*What the task asks*
Where the line with "M563,2329l28,3 -2,22h-70l2,-17 41,5z" appears below, start writing out lines exactly, and finish with the line with "M672,2302c8,-82 10,-227 73,-285", which is included; write out nothing else.

>>>>>

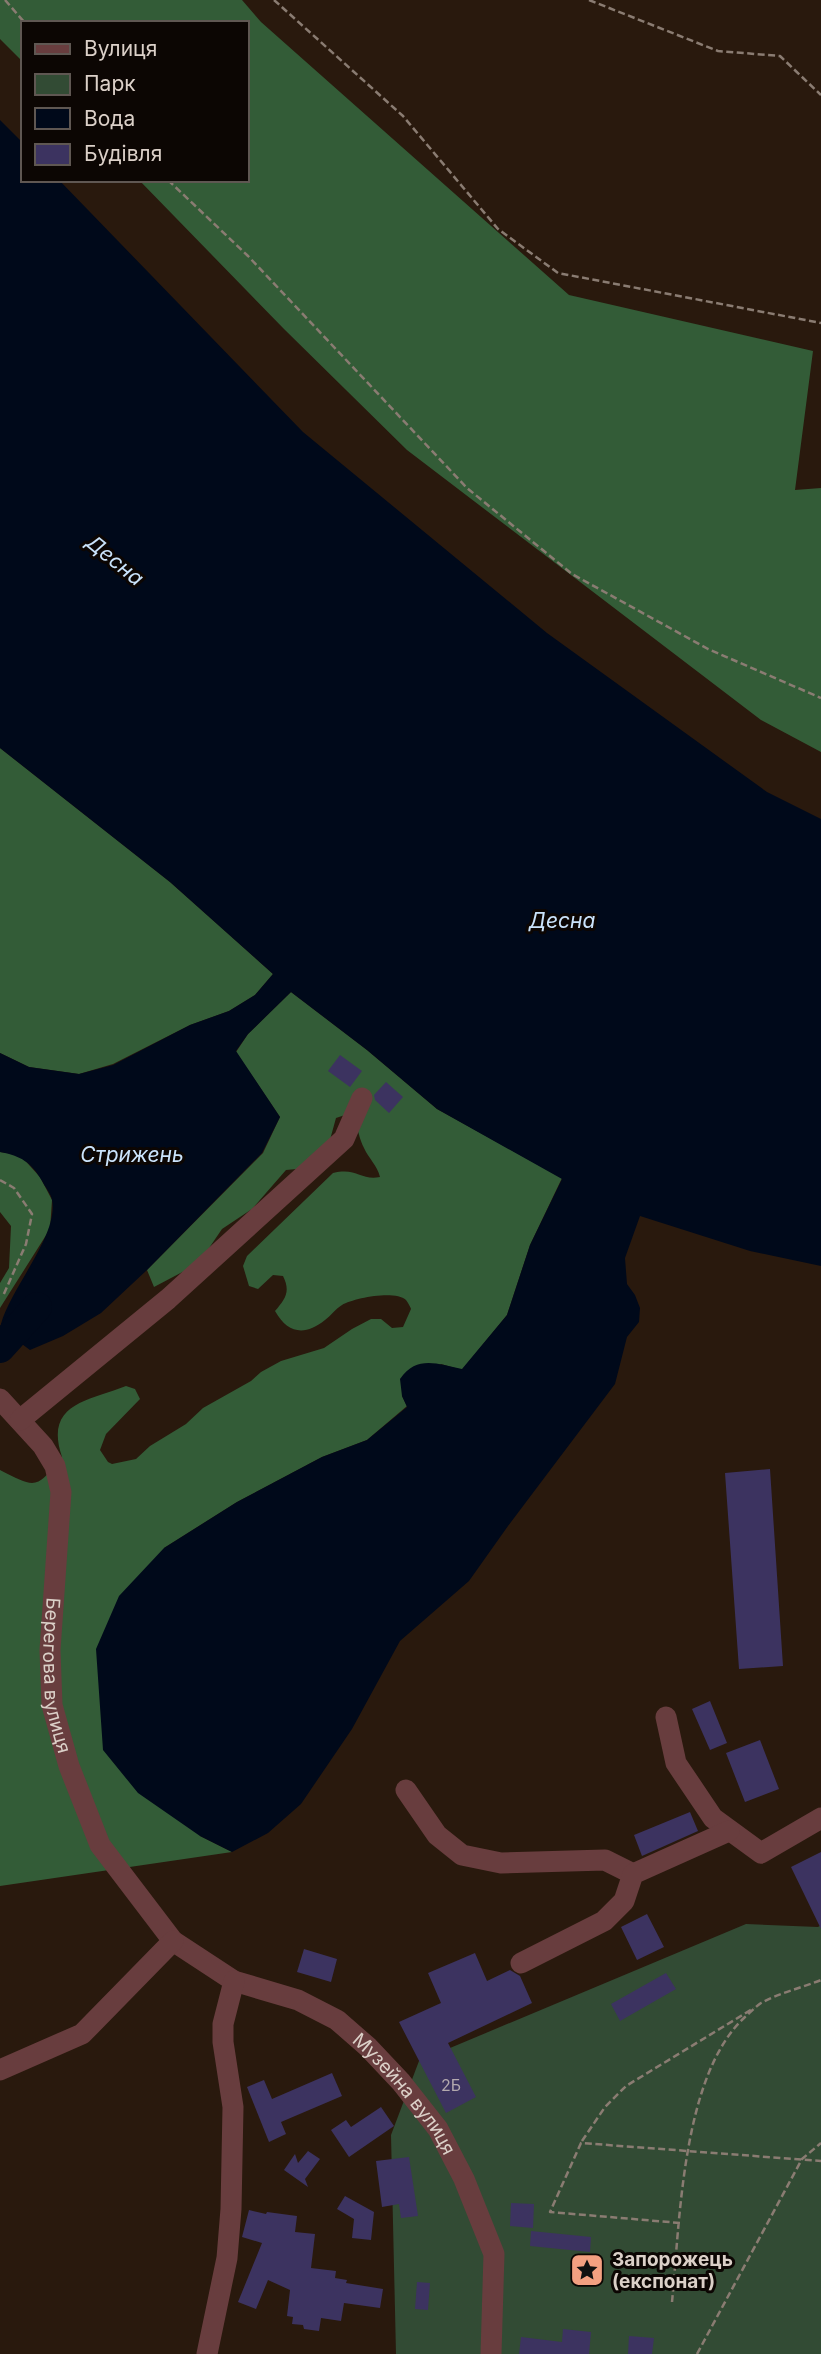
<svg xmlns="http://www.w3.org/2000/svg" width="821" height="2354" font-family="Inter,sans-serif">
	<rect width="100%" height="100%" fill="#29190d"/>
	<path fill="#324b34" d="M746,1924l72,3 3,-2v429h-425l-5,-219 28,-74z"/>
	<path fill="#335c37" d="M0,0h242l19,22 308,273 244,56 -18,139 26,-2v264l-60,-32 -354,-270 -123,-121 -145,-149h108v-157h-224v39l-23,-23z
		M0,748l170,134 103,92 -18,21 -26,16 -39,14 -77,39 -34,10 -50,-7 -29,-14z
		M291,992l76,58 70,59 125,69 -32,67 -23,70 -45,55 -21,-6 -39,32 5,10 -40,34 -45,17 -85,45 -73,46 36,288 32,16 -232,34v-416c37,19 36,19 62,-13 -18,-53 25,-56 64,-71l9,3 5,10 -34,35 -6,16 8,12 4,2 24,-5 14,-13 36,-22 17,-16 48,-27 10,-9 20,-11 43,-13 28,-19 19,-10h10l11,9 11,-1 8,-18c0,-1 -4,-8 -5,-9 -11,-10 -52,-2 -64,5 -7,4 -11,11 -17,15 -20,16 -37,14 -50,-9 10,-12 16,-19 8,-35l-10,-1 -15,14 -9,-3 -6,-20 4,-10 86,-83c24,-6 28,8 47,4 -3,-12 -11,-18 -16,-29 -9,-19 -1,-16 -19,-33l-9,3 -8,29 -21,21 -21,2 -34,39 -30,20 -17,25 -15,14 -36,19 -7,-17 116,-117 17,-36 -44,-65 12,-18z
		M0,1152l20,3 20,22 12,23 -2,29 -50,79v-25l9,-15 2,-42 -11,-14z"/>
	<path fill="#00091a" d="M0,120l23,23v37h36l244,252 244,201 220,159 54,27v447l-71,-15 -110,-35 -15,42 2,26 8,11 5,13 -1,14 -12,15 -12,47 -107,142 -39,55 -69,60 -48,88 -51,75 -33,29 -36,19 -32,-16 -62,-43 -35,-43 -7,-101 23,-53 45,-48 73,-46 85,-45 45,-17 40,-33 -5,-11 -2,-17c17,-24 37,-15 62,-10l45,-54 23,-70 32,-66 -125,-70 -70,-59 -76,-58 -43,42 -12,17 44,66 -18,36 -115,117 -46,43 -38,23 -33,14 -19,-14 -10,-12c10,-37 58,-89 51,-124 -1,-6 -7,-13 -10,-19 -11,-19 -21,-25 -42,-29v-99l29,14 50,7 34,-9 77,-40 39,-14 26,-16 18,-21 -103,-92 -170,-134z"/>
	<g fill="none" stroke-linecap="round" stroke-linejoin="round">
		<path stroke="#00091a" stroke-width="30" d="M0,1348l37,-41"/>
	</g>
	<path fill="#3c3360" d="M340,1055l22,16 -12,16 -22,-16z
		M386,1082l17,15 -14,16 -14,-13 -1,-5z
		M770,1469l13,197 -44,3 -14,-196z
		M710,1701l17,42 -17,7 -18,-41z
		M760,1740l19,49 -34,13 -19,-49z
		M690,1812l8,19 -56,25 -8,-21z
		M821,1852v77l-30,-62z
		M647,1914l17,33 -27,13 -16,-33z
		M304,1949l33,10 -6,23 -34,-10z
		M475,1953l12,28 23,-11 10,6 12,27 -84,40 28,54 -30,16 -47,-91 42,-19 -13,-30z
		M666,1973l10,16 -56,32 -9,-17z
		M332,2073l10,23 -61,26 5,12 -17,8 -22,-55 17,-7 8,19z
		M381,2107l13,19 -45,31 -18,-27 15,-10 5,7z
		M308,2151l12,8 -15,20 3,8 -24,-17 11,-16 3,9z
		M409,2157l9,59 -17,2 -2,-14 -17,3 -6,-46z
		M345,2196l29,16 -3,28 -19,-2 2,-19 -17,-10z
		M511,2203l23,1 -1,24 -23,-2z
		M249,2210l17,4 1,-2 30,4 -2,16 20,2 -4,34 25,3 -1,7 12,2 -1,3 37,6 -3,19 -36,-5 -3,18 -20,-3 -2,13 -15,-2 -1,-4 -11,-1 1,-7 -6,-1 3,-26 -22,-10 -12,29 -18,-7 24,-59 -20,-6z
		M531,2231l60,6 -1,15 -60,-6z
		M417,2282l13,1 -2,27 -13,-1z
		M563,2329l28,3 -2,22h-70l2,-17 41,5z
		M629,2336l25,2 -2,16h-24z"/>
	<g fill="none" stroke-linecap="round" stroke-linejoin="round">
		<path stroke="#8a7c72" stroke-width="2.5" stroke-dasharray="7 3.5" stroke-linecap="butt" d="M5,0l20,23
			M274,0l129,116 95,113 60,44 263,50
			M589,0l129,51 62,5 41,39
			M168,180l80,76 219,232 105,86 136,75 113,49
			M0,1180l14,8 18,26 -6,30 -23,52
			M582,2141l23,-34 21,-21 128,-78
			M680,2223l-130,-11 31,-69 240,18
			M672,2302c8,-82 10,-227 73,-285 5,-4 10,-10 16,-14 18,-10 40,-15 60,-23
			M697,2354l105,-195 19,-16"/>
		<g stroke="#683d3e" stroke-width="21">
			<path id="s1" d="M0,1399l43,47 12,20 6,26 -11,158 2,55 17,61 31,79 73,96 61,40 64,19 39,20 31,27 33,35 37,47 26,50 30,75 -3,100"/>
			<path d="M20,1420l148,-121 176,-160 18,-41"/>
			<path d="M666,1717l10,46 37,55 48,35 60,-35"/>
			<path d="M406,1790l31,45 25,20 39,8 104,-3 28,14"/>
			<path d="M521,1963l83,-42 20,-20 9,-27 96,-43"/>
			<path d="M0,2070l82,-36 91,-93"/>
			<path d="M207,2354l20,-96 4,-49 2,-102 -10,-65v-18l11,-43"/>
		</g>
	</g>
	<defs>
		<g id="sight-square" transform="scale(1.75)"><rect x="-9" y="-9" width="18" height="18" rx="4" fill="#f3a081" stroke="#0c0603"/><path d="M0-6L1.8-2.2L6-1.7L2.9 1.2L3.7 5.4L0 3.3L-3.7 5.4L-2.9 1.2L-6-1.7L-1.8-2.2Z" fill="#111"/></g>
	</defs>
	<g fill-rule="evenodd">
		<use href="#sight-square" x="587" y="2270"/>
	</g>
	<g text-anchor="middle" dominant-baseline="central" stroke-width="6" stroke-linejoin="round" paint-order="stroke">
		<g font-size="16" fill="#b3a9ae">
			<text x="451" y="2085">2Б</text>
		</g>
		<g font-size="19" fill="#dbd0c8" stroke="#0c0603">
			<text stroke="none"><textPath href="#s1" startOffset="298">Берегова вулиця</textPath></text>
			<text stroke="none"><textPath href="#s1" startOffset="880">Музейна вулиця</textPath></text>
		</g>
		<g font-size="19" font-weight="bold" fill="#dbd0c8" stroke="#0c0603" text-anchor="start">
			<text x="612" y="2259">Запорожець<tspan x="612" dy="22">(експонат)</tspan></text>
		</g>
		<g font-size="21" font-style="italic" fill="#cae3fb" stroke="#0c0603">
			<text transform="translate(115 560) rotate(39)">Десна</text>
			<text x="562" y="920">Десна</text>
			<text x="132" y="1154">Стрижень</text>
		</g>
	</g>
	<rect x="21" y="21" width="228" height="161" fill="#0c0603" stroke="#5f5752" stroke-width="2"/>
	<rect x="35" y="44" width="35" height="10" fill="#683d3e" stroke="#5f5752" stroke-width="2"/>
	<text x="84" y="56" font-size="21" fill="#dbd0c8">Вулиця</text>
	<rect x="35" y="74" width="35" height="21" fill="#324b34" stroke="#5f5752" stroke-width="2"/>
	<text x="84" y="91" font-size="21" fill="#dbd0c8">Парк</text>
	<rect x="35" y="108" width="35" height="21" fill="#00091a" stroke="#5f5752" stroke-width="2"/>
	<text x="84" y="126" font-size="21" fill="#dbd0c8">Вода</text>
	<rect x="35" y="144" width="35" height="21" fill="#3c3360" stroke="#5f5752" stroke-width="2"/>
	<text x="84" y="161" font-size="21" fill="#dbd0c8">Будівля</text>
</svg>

<<<<<

*Task answer*
		M563,2329l28,3 -2,22h-70l2,-17 41,5z
		M629,2336l25,2 -2,16h-24z"/>
	<g fill="none" stroke-linecap="round" stroke-linejoin="round">
		<path stroke="#8a7c72" stroke-width="2.5" stroke-dasharray="7 3.5" stroke-linecap="butt" d="M5,0l20,23
			M274,0l129,116 95,113 60,44 263,50
			M589,0l129,51 62,5 41,39
			M168,180l80,76 219,232 105,86 136,75 113,49
			M0,1180l14,8 18,26 -6,30 -23,52
			M582,2141l23,-34 21,-21 128,-78
			M680,2223l-130,-11 31,-69 240,18
			M672,2302c8,-82 10,-227 73,-285 5,-4 10,-10 16,-14 18,-10 40,-15 60,-23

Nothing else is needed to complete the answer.